◆ Saved data entries ◆
§

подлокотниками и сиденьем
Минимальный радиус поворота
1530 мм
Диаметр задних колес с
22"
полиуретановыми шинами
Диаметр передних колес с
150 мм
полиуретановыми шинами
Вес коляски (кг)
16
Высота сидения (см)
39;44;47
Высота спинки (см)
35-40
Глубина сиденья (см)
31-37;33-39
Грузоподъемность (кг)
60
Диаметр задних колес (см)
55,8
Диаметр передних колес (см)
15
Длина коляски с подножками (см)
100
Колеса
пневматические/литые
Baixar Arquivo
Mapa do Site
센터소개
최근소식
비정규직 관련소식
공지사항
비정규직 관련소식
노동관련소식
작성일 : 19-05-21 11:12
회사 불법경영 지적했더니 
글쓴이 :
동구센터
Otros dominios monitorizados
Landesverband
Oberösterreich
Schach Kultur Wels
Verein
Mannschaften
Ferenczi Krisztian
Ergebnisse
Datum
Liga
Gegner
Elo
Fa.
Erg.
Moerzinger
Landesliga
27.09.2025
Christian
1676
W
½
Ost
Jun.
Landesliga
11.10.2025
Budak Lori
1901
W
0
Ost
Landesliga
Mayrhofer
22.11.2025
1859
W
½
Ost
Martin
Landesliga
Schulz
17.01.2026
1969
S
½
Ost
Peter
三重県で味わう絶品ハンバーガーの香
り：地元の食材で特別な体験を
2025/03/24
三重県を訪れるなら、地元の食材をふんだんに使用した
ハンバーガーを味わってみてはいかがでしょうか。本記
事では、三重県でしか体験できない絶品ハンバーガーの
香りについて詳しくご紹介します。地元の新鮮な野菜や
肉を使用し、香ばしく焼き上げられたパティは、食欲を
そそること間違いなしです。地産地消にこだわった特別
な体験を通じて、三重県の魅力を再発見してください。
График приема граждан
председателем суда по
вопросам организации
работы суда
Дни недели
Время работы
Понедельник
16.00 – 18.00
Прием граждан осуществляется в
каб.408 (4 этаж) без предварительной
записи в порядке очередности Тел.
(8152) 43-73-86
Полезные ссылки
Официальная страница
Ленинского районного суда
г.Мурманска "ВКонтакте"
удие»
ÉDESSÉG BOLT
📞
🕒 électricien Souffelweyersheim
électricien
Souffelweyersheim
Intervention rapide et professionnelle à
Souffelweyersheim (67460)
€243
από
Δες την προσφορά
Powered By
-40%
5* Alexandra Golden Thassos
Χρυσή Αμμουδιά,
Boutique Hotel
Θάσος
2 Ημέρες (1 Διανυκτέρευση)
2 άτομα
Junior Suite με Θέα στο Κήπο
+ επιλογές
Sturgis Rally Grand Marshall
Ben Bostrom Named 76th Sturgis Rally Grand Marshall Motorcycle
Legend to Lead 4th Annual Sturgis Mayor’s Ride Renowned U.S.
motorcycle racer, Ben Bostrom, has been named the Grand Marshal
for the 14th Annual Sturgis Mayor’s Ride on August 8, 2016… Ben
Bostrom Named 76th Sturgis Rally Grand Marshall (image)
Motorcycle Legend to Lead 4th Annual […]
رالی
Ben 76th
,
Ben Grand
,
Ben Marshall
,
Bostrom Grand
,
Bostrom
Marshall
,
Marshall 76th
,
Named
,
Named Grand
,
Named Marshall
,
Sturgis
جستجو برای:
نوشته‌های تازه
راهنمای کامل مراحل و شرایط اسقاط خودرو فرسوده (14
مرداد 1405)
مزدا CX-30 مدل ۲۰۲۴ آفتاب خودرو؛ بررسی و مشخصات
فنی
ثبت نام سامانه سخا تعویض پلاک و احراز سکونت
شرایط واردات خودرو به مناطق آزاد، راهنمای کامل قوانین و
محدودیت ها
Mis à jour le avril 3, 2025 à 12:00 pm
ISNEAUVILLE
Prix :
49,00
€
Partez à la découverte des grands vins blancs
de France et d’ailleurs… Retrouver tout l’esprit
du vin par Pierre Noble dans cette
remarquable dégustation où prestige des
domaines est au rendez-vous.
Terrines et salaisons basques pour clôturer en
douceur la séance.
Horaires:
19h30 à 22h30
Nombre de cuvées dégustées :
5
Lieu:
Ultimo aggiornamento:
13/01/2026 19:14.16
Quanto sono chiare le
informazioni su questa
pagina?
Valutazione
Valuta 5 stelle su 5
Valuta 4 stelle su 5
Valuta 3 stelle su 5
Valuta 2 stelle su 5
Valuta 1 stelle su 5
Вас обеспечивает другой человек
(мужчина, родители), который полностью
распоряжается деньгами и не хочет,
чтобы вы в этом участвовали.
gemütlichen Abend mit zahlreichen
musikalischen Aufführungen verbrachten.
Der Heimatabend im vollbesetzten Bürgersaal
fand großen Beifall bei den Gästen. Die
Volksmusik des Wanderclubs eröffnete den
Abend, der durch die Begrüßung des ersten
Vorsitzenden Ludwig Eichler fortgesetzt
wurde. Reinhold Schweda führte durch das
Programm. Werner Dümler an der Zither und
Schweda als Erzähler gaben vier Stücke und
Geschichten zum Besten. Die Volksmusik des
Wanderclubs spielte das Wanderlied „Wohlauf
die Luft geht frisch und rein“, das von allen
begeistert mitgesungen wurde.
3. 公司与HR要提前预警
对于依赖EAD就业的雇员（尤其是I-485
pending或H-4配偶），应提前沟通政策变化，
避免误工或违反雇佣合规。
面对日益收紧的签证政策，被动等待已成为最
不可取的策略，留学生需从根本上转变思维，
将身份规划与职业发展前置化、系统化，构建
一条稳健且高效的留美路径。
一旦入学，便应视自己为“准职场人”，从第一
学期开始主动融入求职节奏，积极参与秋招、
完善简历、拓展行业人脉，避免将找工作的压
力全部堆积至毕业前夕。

§

◆ Task goal ◆
Please transcribe the entries above exactly as written.

◆ Reply ◆
подлокотниками и сиденьем
Минимальный радиус поворота
1530 мм
Диаметр задних колес с
22"
полиуретановыми шинами
Диаметр передних колес с
150 мм
полиуретановыми шинами
Вес коляски (кг)
16
Высота сидения (см)
39;44;47
Высота спинки (см)
35-40
Глубина сиденья (см)
31-37;33-39
Грузоподъемность (кг)
60
Диаметр задних колес (см)
55,8
Диаметр передних колес (см)
15
Длина коляски с подножками (см)
100
Колеса
пневматические/литые
Baixar Arquivo
Mapa do Site
센터소개
최근소식
비정규직 관련소식
공지사항
비정규직 관련소식
노동관련소식
작성일 : 19-05-21 11:12
회사 불법경영 지적했더니 
글쓴이 :
동구센터
Otros dominios monitorizados
Landesverband
Oberösterreich
Schach Kultur Wels
Verein
Mannschaften
Ferenczi Krisztian
Ergebnisse
Datum
Liga
Gegner
Elo
Fa.
Erg.
Moerzinger
Landesliga
27.09.2025
Christian
1676
W
½
Ost
Jun.
Landesliga
11.10.2025
Budak Lori
1901
W
0
Ost
Landesliga
Mayrhofer
22.11.2025
1859
W
½
Ost
Martin
Landesliga
Schulz
17.01.2026
1969
S
½
Ost
Peter
三重県で味わう絶品ハンバーガーの香
り：地元の食材で特別な体験を
2025/03/24
三重県を訪れるなら、地元の食材をふんだんに使用した
ハンバーガーを味わってみてはいかがでしょうか。本記
事では、三重県でしか体験できない絶品ハンバーガーの
香りについて詳しくご紹介します。地元の新鮮な野菜や
肉を使用し、香ばしく焼き上げられたパティは、食欲を
そそること間違いなしです。地産地消にこだわった特別
な体験を通じて、三重県の魅力を再発見してください。
График приема граждан
председателем суда по
вопросам организации
работы суда
Дни недели
Время работы
Понедельник
16.00 – 18.00
Прием граждан осуществляется в
каб.408 (4 этаж) без предварительной
записи в порядке очередности Тел.
(8152) 43-73-86
Полезные ссылки
Официальная страница
Ленинского районного суда
г.Мурманска "ВКонтакте"
удие»
ÉDESSÉG BOLT
📞
🕒 électricien Souffelweyersheim
électricien
Souffelweyersheim
Intervention rapide et professionnelle à
Souffelweyersheim (67460)
€243
από
Δες την προσφορά
Powered By
-40%
5* Alexandra Golden Thassos
Χρυσή Αμμουδιά,
Boutique Hotel
Θάσος
2 Ημέρες (1 Διανυκτέρευση)
2 άτομα
Junior Suite με Θέα στο Κήπο
+ επιλογές
Sturgis Rally Grand Marshall
Ben Bostrom Named 76th Sturgis Rally Grand Marshall Motorcycle
Legend to Lead 4th Annual Sturgis Mayor’s Ride Renowned U.S.
motorcycle racer, Ben Bostrom, has been named the Grand Marshal
for the 14th Annual Sturgis Mayor’s Ride on August 8, 2016… Ben
Bostrom Named 76th Sturgis Rally Grand Marshall (image)
Motorcycle Legend to Lead 4th Annual […]
رالی
Ben 76th
,
Ben Grand
,
Ben Marshall
,
Bostrom Grand
,
Bostrom
Marshall
,
Marshall 76th
,
Named
,
Named Grand
,
Named Marshall
,
Sturgis
جستجو برای:
نوشته‌های تازه
راهنمای کامل مراحل و شرایط اسقاط خودرو فرسوده (14
مرداد 1405)
مزدا CX-30 مدل ۲۰۲۴ آفتاب خودرو؛ بررسی و مشخصات
فنی
ثبت نام سامانه سخا تعویض پلاک و احراز سکونت
شرایط واردات خودرو به مناطق آزاد، راهنمای کامل قوانین و
محدودیت ها
Mis à jour le avril 3, 2025 à 12:00 pm
ISNEAUVILLE
Prix :
49,00
€
Partez à la découverte des grands vins blancs
de France et d’ailleurs… Retrouver tout l’esprit
du vin par Pierre Noble dans cette
remarquable dégustation où prestige des
domaines est au rendez-vous.
Terrines et salaisons basques pour clôturer en
douceur la séance.
Horaires:
19h30 à 22h30
Nombre de cuvées dégustées :
5
Lieu:
Ultimo aggiornamento:
13/01/2026 19:14.16
Quanto sono chiare le
informazioni su questa
pagina?
Valutazione
Valuta 5 stelle su 5
Valuta 4 stelle su 5
Valuta 3 stelle su 5
Valuta 2 stelle su 5
Valuta 1 stelle su 5
Вас обеспечивает другой человек
(мужчина, родители), который полностью
распоряжается деньгами и не хочет,
чтобы вы в этом участвовали.
gemütlichen Abend mit zahlreichen
musikalischen Aufführungen verbrachten.
Der Heimatabend im vollbesetzten Bürgersaal
fand großen Beifall bei den Gästen. Die
Volksmusik des Wanderclubs eröffnete den
Abend, der durch die Begrüßung des ersten
Vorsitzenden Ludwig Eichler fortgesetzt
wurde. Reinhold Schweda führte durch das
Programm. Werner Dümler an der Zither und
Schweda als Erzähler gaben vier Stücke und
Geschichten zum Besten. Die Volksmusik des
Wanderclubs spielte das Wanderlied „Wohlauf
die Luft geht frisch und rein“, das von allen
begeistert mitgesungen wurde.
3. 公司与HR要提前预警
对于依赖EAD就业的雇员（尤其是I-485
pending或H-4配偶），应提前沟通政策变化，
避免误工或违反雇佣合规。
面对日益收紧的签证政策，被动等待已成为最
不可取的策略，留学生需从根本上转变思维，
将身份规划与职业发展前置化、系统化，构建
一条稳健且高效的留美路径。
一旦入学，便应视自己为“准职场人”，从第一
学期开始主动融入求职节奏，积极参与秋招、
完善简历、拓展行业人脉，避免将找工作的压
力全部堆积至毕业前夕。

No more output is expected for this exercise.